O enigma de Cristina Kirchner
Se há uma dúvida que persegue os argentinos às vésperas das eleições não é sobre quem sairá vencedor, mas o papel que a vice-presidente Cristina Kirchner terá no provável governo de Alberto Fernández. Durante a campanha eleitoral, estrategicamente, o candidato peronista tomou distância de sua companheira de chapa. A dupla apareceu em público em apenas quatro ocasiões, incluindo o comício de encerramento.
Duas vezes presidente e atual senadora, Cristina seria a candidata nata, porém, com nove acusações de corrupção nas costas, designou Fernández, seu ex-chefe de gabinete, para liderar a chapa peronista. A decisão surpreendeu os mais céticos; afinal, o atual candidato a presidente deixou o governo falando mal de Cristina.
Se vencer no domingo, será o chefe da ex-presidente. Mas quem de fato exercerá o poder? Ao que tudo indica, esse, sim, será o seu maior desafio, se eleito. Fernández chegou a se irritar, na campanha, com as especulações sobre a difícil convivência entre os dois e a possível ingerência de Cristina nas decisões do futuro governo.
Foi veemente ao descartar o papel de fantoche, adiantando, contudo, que sempre consultará a ex-presidente “por sua experiência” no cargo. “Nosso grande acerto foi entender que divididos fazemos um favor aos opositores”, alegou.
O eleitor, no entanto, se mostra dividido sobre as atribuições da dupla: segundo a pesquisa da D’Alessio IROL y Berensztein, 45% acreditam que quem mandará é Cristina; 41% acham que as principais decisões caberão a Fernández.

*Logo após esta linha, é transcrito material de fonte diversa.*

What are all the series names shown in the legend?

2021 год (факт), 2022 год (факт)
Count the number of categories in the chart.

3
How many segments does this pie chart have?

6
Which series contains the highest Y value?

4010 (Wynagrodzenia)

Como observou o editor-chefe do “Clarín”, Ricardo Kirschbaum, em artigo na revista americana “Foreign Policy”, Fernández terá que construir sua própria base do poder do zero, recorrendo a aliados nos setores moderado e sindicalista, enquanto lida com uma companheira de chapa muito mais poderosa e enfrenta uma crise socioeconômica crônica no país.
As pesquisas indicam que a chapa kirchnerista está entre 16 e 22 pontos à frente da liderada pelo atual presidente Mauricio Macri. A vantagem ainda é maior do que a conquistada nas prévias de agosto, que funciona como uma sólida pesquisa eleitoral.

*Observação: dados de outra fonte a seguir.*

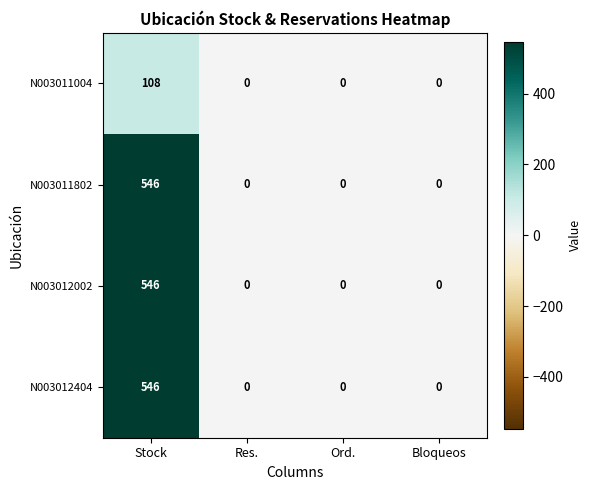

At which category is the sum across all series the highest?

Stock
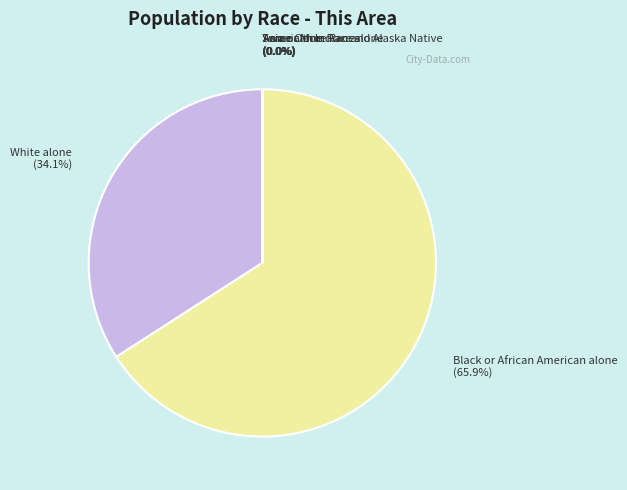

Does any single category account for the majority?

Yes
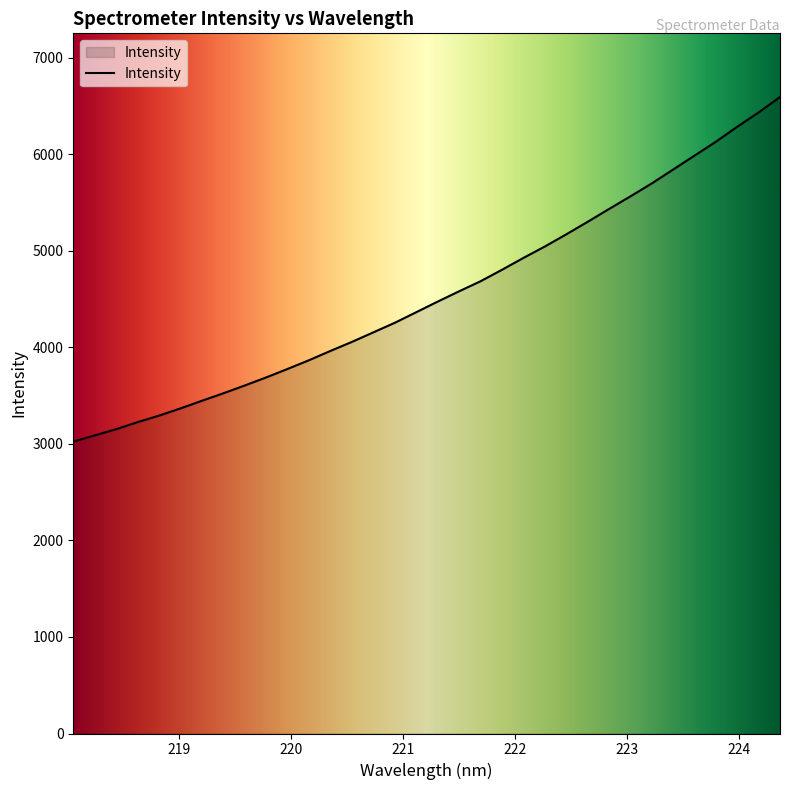

What is the minimum value shown in the chart?

3023.5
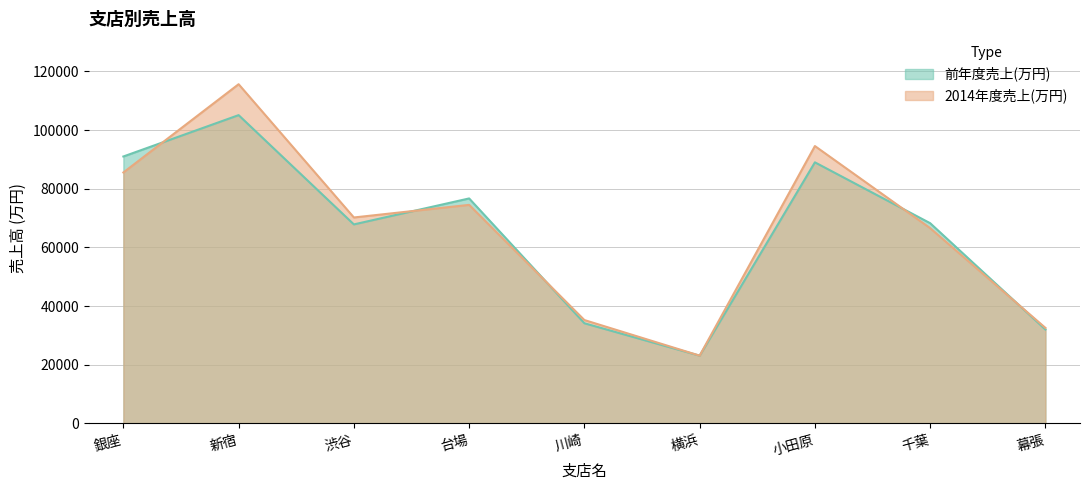

What is the total value across all series at 幕張?

64590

“Desde as primárias, o presidente se transformou num cadáver político. E formalmente ainda há uma eleição a ser disputada no domingo. Mas entre agosto e outubro, o governo enfrentou uma travessia no deserto para tentar conter a inevitável erosão das reservas e a escalada do dólar”, analisou Fabio Giambiagi, chefe do Departamento de Pesquisas Econômicas do BNDES, em debate no Centro Brasileiro de Relações Internacionais (Cebri).
Ironicamente, Macri devolverá o país a seu sucessor em uma situação econômica muito mais grave em relação à que herdou há quatro anos de sua antecessora: 35,4% da população se encontram abaixo da linha da pobreza, a inflação anual é de 53%, o desemprego chegou a 10,6% — o maior índice em 13 anos. Em dois meses, o dólar pulou de 46 para 59 pesos argentinos.
É esta dura realidade que o novo presidente argentino terá que destrinchar logo que assumir. Alberto Fernández é considerado um político com habilidade política e adota o tom moderado, mas lhe falta o carisma de sua companheira de chapa, muito popular nas camadas mais pobres. O candidato peronista insiste que ele e Cristina Kirchner são um só e falam a mesma língua. Falta saber qual dos dois mudou.